#### [PROBLEM DESCRIPTION]
Copy the lines below, beginning with the one that contains "thumb ip: (1036, 298)" and continuing through the final line, exactly as written and with no other lines.

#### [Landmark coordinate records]
#####

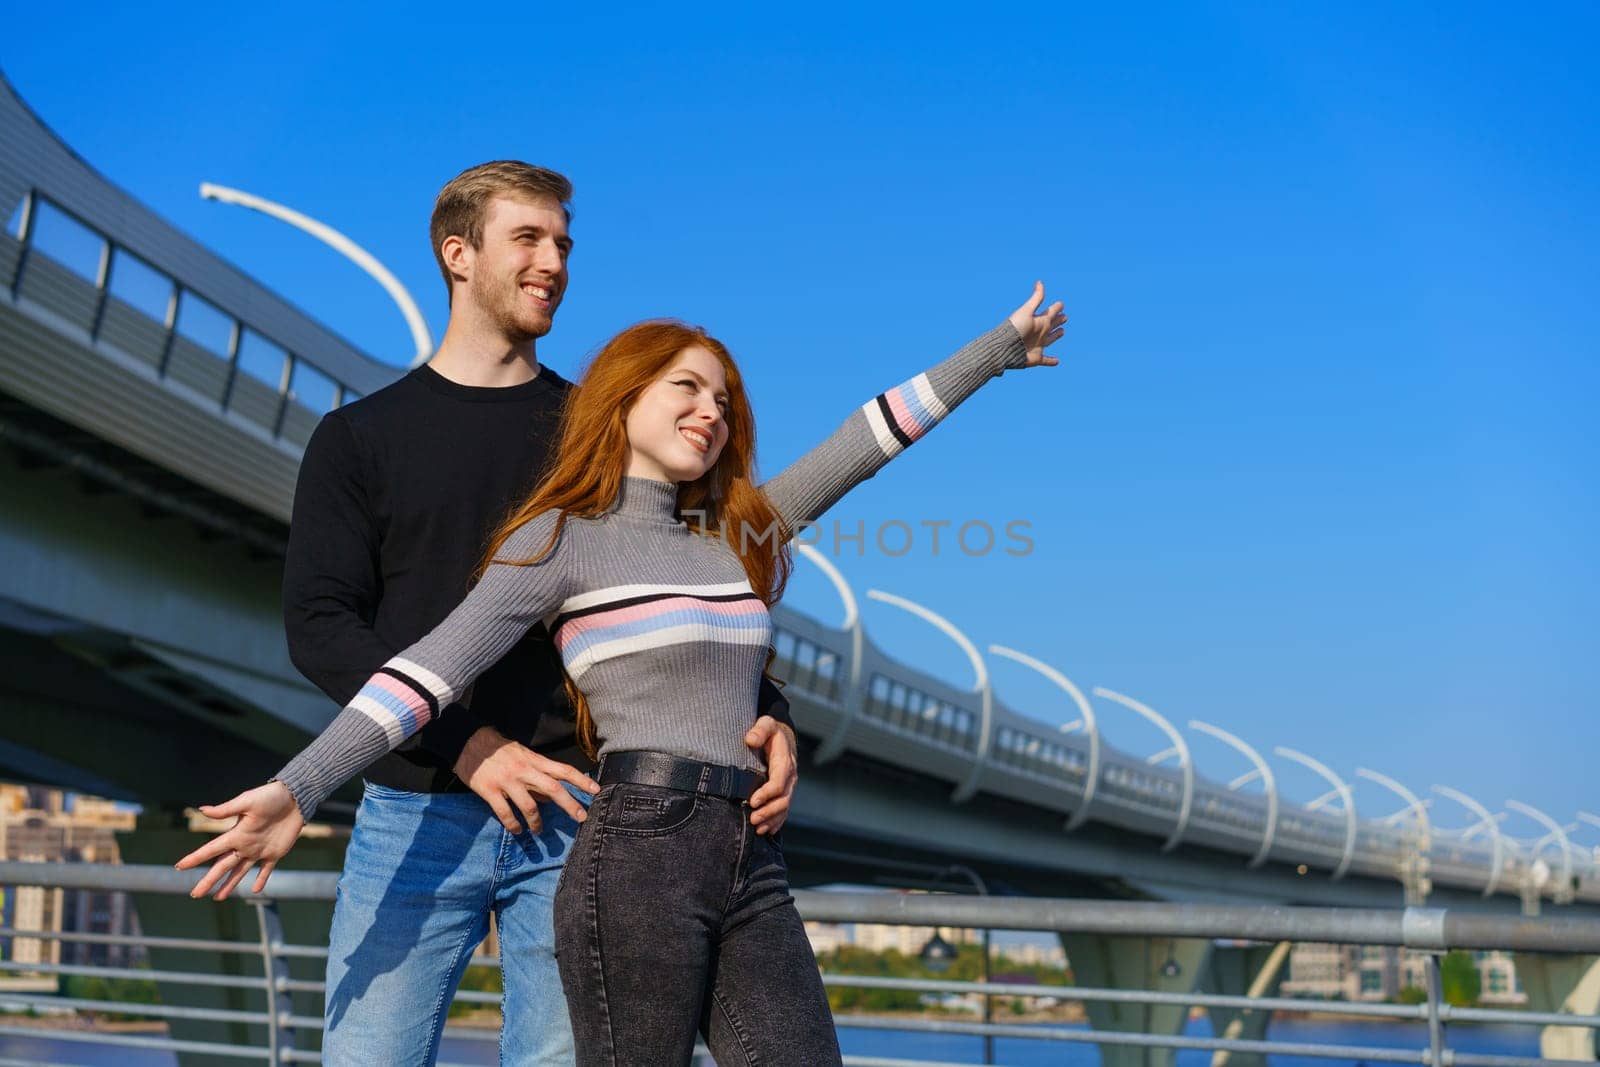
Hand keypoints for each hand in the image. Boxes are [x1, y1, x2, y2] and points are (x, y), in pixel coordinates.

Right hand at [174, 782, 303, 899]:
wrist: (295, 797)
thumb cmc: (270, 796)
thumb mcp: (247, 801)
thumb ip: (226, 809)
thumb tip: (202, 809)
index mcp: (236, 834)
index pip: (211, 849)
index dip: (196, 858)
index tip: (179, 867)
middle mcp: (244, 845)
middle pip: (222, 867)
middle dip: (208, 881)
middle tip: (195, 894)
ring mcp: (259, 850)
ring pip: (240, 872)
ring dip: (229, 885)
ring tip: (217, 898)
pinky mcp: (275, 853)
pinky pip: (266, 870)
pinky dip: (261, 880)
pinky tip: (254, 891)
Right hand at [454, 726, 598, 833]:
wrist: (467, 741)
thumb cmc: (498, 748)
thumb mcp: (522, 755)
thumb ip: (536, 774)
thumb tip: (551, 797)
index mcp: (534, 760)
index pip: (563, 770)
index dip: (581, 780)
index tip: (596, 790)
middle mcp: (524, 771)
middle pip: (553, 789)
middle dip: (570, 804)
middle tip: (582, 818)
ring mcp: (507, 782)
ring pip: (529, 806)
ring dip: (537, 822)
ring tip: (539, 831)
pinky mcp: (489, 791)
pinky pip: (505, 813)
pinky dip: (513, 825)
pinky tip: (517, 830)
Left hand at [745, 716, 797, 835]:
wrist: (784, 737)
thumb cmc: (772, 731)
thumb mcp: (766, 724)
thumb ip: (760, 730)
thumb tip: (751, 739)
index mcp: (785, 762)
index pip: (779, 782)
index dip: (767, 793)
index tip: (752, 800)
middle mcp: (790, 777)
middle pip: (783, 799)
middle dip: (768, 811)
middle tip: (752, 819)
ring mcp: (789, 786)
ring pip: (784, 807)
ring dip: (772, 820)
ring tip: (757, 829)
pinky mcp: (785, 792)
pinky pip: (784, 810)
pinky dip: (777, 822)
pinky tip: (767, 830)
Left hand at [1007, 281, 1066, 366]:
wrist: (1005, 347)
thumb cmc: (1015, 327)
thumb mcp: (1027, 311)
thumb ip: (1036, 298)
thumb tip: (1040, 282)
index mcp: (1039, 320)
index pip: (1050, 312)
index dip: (1056, 307)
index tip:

#####

#### [RESULT FOR THIS EXERCISE]
thumb ip: (1036, 298)
thumb tip: (1040, 282)
index mcp: (1039, 320)
index pip: (1050, 312)
index dip: (1056, 307)
index tip:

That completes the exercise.